> [WORK REQUIRED]
Using "extension" as the search string, find the matching lines below and copy them.

> [MATERIAL SUPPLIED]

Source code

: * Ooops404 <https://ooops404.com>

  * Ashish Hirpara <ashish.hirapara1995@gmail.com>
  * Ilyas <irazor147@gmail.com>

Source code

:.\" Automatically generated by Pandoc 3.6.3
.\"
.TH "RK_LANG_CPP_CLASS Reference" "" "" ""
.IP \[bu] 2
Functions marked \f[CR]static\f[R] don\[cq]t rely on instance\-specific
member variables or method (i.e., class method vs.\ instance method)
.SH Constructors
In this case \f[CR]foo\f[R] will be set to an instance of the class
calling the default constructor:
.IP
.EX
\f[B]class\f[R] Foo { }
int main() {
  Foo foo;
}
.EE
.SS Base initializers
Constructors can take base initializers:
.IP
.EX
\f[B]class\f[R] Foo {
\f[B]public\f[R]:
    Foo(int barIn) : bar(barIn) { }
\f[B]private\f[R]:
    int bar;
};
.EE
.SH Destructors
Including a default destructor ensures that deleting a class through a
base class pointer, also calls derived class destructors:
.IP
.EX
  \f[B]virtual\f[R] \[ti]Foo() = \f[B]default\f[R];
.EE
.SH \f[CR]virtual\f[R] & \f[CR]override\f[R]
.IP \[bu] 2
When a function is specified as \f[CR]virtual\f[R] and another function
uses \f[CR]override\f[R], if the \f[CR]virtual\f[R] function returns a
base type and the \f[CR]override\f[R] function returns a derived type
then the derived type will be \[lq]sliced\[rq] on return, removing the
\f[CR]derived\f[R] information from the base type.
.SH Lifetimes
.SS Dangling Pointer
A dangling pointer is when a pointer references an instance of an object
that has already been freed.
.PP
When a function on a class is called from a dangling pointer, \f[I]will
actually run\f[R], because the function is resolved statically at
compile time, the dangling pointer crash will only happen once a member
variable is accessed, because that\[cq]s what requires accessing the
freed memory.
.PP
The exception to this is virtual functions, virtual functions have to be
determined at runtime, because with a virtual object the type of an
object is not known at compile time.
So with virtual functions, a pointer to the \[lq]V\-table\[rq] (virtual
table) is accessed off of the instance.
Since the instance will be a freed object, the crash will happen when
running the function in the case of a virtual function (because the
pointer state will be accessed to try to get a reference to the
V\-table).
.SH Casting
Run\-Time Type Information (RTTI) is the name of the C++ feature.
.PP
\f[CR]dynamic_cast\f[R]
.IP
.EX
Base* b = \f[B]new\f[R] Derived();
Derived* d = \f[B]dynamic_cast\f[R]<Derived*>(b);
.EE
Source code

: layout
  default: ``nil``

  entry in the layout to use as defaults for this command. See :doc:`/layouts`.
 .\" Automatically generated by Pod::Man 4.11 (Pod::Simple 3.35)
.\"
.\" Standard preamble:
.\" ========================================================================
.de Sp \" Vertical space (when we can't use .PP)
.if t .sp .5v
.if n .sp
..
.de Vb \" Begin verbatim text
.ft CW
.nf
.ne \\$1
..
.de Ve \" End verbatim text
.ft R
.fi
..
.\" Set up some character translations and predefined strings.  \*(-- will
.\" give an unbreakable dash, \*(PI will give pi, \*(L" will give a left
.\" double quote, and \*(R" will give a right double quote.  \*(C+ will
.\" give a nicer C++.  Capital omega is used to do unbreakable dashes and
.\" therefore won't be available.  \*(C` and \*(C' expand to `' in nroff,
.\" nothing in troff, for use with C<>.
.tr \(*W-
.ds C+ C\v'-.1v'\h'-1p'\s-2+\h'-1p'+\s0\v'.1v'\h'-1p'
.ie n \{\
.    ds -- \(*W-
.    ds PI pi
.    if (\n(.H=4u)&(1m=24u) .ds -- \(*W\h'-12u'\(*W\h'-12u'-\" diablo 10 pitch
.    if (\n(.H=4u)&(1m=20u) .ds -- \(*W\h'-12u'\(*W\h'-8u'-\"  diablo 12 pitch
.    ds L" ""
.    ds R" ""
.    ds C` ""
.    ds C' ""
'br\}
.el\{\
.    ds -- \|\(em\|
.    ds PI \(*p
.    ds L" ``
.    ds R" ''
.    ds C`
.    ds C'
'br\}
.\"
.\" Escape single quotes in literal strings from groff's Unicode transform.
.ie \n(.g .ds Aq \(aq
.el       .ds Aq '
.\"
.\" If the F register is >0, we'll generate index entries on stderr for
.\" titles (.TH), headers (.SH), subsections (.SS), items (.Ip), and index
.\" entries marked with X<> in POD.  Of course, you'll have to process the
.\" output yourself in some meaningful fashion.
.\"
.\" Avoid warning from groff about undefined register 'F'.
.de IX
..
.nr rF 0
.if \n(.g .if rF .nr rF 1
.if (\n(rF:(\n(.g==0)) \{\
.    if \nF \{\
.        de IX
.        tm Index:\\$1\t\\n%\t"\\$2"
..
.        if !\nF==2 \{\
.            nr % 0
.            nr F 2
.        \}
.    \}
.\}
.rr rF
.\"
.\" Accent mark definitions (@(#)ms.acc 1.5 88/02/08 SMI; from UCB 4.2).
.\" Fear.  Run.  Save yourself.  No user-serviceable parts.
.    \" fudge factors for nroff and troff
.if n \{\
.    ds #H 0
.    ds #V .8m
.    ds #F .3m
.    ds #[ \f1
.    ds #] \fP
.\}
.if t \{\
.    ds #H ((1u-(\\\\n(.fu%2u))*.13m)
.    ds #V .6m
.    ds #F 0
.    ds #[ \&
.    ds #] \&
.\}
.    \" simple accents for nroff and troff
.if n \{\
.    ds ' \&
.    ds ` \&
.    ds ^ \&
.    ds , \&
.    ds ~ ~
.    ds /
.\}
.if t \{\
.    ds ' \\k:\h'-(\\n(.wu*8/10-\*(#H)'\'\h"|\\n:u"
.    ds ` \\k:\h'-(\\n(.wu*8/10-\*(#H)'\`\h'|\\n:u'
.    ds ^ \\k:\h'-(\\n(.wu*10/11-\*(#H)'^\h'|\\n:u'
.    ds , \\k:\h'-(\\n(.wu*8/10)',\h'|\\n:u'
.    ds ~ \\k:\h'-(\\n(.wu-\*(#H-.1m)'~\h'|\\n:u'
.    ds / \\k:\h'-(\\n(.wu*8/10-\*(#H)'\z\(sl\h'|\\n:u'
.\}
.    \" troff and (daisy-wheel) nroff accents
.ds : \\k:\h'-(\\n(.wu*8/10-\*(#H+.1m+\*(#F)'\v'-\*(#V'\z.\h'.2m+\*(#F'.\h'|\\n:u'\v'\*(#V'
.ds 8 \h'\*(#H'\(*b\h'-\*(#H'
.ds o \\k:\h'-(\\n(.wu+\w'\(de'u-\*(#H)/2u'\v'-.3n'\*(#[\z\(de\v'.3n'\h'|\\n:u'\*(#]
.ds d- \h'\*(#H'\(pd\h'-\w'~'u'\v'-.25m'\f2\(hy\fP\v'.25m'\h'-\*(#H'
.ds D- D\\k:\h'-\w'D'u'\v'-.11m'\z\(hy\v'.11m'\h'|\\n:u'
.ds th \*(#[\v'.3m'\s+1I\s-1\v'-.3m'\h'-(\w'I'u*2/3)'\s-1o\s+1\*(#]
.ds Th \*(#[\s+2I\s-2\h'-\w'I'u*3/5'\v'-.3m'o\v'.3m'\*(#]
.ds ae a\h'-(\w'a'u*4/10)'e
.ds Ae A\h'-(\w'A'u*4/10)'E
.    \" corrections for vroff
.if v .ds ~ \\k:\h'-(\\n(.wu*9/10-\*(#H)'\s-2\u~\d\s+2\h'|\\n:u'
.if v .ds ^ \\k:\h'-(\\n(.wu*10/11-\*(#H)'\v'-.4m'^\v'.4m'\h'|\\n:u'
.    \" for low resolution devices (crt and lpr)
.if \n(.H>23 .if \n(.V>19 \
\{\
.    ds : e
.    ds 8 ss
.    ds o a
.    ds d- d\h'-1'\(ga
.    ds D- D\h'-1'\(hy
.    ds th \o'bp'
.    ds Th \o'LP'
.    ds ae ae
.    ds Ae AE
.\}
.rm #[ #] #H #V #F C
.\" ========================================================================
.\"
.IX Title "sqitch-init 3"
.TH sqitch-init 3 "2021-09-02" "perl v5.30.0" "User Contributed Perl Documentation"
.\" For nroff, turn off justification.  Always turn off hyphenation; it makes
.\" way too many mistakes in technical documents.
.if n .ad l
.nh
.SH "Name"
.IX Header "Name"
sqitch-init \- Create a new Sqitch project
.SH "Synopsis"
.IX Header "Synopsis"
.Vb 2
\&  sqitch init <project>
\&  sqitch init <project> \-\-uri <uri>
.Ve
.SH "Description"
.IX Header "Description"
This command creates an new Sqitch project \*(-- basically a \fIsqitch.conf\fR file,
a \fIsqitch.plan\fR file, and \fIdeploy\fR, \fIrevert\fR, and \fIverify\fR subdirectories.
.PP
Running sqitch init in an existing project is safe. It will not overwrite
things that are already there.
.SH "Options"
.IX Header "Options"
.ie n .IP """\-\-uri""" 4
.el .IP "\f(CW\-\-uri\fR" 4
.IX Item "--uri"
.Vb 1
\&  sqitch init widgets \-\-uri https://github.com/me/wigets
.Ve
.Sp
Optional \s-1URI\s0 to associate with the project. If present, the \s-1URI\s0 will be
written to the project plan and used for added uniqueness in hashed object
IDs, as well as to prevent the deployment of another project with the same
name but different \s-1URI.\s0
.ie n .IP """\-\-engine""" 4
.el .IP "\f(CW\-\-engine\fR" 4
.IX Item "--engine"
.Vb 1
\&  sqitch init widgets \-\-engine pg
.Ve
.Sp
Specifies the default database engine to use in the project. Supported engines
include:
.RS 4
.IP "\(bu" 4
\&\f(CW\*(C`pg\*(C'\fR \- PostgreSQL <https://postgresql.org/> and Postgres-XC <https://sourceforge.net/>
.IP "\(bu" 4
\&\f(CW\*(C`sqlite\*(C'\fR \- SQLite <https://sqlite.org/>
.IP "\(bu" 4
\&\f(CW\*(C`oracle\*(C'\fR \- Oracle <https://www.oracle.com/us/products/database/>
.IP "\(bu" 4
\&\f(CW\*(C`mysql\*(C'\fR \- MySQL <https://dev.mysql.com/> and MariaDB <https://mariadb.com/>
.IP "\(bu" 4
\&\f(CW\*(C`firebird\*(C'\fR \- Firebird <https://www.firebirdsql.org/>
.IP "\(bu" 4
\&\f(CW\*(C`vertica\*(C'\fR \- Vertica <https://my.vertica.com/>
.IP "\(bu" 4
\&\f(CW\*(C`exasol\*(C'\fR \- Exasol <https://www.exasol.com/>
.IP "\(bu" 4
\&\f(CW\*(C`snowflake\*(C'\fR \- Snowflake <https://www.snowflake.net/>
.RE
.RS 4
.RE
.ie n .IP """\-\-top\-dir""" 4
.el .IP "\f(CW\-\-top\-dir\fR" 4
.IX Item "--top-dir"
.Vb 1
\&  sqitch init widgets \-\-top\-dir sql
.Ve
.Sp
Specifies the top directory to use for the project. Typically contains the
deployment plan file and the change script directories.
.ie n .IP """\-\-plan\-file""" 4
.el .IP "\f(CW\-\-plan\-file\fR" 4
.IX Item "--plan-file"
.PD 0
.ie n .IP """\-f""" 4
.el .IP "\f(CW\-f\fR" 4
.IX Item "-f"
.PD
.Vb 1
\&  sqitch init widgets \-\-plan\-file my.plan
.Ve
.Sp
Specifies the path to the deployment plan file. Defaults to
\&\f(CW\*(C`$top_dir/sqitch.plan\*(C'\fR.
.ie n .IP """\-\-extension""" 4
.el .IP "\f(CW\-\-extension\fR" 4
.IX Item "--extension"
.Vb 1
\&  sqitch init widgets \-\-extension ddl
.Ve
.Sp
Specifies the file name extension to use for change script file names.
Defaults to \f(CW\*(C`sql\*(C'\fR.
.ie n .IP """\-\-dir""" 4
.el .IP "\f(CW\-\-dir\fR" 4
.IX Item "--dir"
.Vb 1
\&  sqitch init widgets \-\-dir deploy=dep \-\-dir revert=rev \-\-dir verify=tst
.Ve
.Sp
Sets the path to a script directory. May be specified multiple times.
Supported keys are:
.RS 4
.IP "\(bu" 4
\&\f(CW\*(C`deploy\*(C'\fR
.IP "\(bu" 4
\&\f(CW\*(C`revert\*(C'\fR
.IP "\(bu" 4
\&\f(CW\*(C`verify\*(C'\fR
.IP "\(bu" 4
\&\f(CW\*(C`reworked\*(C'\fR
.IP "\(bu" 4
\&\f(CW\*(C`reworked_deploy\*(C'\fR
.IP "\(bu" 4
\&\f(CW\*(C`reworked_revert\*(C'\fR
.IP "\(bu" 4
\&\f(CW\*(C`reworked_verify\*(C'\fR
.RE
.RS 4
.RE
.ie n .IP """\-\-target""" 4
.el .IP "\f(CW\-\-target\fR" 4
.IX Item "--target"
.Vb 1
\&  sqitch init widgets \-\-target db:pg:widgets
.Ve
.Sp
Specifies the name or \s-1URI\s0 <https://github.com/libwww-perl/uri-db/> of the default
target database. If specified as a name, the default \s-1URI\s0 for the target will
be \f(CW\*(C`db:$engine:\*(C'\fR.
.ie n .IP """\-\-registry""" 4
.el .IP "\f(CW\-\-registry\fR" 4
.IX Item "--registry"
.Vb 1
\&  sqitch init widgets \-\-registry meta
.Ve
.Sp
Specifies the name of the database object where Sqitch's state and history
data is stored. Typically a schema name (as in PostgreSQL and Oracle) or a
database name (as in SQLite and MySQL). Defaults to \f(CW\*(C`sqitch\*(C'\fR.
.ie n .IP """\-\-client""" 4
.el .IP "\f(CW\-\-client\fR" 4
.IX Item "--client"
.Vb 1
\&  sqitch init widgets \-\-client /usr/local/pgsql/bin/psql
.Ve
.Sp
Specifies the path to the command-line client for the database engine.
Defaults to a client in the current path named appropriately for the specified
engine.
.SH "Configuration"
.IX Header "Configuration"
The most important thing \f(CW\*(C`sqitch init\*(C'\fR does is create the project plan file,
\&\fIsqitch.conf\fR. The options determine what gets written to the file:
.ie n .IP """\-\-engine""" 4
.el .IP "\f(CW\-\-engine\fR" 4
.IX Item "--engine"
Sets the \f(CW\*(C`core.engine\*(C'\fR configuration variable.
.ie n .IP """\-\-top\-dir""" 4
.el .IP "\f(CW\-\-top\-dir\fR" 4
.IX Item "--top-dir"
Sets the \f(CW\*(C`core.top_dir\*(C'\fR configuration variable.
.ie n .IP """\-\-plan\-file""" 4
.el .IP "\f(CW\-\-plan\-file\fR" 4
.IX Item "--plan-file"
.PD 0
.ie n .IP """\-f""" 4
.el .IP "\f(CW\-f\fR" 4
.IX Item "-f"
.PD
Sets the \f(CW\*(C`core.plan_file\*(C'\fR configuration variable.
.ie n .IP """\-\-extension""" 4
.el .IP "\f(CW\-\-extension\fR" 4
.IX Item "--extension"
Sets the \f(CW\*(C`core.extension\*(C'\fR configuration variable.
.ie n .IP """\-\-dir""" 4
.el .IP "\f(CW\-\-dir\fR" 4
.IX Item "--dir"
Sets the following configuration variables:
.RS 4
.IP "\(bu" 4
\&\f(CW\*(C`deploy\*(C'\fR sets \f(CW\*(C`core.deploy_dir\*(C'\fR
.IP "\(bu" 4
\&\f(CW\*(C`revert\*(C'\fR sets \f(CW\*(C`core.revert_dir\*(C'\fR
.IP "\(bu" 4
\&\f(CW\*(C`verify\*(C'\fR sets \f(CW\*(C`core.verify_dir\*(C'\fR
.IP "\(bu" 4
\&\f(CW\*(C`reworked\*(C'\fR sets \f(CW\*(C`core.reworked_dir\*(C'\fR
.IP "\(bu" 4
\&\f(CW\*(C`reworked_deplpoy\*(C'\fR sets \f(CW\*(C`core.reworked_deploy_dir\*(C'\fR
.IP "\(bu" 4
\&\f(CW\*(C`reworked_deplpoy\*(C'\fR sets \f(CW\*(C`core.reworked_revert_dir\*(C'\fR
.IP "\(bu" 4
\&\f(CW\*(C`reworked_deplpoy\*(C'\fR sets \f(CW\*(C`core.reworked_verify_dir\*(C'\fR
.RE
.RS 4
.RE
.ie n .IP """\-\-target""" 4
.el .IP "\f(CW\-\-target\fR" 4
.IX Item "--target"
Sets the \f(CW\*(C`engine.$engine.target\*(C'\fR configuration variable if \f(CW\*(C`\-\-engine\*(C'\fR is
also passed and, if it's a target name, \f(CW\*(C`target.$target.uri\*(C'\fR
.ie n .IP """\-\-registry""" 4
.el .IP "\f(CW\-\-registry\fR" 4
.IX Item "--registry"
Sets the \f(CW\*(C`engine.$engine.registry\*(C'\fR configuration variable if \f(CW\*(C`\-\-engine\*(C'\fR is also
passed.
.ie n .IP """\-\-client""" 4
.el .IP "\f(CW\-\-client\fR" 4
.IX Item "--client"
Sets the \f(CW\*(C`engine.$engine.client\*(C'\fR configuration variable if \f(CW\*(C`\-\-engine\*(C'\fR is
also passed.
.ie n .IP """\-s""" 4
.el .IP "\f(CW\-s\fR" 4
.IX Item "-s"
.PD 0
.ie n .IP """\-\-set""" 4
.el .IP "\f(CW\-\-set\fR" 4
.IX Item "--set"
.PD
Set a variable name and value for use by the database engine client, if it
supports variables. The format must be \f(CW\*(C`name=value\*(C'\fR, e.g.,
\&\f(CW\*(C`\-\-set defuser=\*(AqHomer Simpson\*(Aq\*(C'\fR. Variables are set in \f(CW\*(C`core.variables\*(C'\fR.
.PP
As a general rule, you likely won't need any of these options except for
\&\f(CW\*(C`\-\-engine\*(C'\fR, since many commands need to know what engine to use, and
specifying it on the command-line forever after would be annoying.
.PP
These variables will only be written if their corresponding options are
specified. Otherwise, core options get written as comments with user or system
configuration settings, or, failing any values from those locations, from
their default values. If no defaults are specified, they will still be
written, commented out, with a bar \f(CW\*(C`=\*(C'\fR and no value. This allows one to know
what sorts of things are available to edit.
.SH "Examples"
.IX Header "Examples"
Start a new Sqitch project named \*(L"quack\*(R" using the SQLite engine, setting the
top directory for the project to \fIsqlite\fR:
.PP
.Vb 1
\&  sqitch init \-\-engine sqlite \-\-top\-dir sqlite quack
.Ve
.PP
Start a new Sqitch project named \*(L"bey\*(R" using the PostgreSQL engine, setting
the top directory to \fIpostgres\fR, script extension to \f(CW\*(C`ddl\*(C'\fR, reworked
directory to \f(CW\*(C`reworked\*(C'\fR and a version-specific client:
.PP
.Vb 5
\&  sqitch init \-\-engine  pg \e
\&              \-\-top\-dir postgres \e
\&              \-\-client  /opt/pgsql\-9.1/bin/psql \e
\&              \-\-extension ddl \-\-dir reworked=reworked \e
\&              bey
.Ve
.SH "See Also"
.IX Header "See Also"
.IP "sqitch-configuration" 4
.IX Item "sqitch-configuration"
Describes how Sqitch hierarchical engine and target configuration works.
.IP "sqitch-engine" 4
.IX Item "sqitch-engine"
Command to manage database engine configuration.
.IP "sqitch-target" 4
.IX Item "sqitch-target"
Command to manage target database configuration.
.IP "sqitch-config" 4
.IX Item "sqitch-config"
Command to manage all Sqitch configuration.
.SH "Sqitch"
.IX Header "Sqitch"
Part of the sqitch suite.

> [FINISHED EXERCISE]
.ie n .IP """\-\-extension""" 4
.el .IP "\f(CW\-\-extension\fR" 4
.IX Item "--extension"
\&  sqitch init widgets \-\-extension ddl
Specifies the file name extension to use for change script file names.
.ie n .IP """\-\-extension""" 4
.el .IP "\f(CW\-\-extension\fR" 4
.IX Item "--extension"
Sets the \f(CW\*(C`core.extension\*(C'\fR configuration variable.
the top directory to \fIpostgres\fR, script extension to \f(CW\*(C`ddl\*(C'\fR, reworked
\&              \-\-extension ddl \-\-dir reworked=reworked \e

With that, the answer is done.